"""

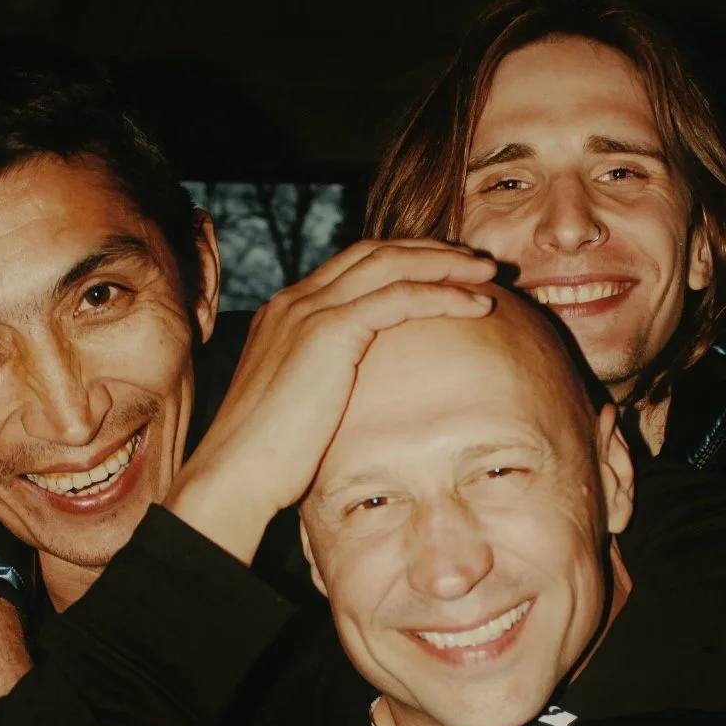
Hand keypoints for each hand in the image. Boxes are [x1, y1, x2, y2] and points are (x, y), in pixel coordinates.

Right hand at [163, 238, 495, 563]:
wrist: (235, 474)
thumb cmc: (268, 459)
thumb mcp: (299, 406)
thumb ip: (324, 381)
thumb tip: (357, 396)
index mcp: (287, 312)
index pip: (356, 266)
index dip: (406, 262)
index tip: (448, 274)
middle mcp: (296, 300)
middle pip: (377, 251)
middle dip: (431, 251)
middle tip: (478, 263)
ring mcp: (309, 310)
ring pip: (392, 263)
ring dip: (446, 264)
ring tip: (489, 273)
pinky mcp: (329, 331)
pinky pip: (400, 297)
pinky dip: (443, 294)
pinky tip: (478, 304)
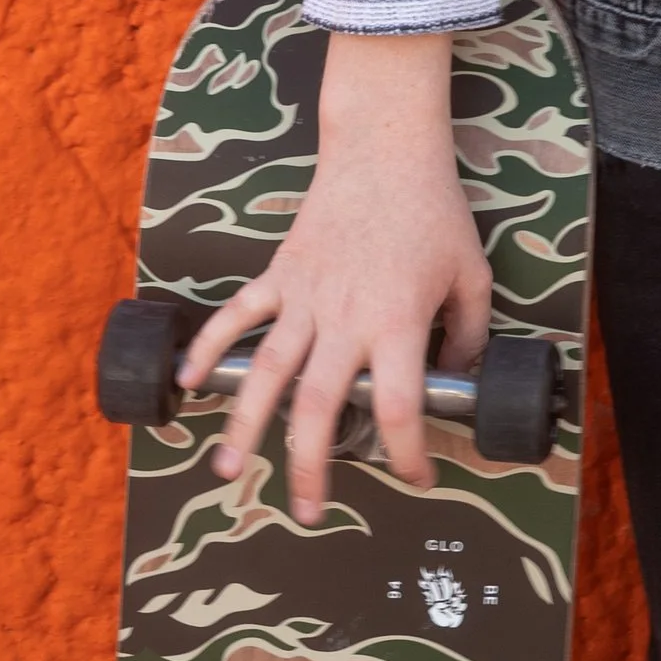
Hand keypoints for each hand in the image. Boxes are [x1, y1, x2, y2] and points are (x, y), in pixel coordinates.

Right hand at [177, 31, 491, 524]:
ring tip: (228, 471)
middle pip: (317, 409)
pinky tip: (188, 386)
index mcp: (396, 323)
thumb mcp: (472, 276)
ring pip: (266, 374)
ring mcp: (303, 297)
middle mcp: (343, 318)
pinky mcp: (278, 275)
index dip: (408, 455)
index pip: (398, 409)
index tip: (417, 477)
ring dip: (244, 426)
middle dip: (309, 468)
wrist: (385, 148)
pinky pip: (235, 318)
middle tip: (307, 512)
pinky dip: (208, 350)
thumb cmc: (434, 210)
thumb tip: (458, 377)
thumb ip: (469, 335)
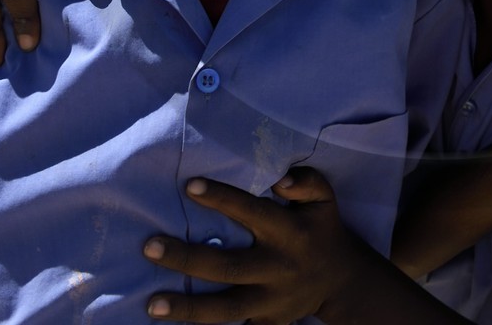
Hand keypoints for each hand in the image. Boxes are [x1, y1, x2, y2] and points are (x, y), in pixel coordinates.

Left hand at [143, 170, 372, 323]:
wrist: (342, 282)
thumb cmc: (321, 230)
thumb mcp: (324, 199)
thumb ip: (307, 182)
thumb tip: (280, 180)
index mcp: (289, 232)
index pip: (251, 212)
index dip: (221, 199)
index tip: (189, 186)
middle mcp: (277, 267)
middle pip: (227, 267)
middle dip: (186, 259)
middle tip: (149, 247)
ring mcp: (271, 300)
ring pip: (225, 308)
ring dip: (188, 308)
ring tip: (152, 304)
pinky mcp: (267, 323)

"""

Look through the entries, and return every line that the word "index" appears in.

index mcp: (287, 312)
index pip: (356, 266)
index dip: (406, 262)
index tip: (448, 274)
index mcp: (396, 323)
index dip: (408, 455)
index pip: (398, 409)
index tip: (417, 477)
index mcp: (289, 232)
index pip: (251, 212)
index dip: (221, 199)
index tip: (189, 186)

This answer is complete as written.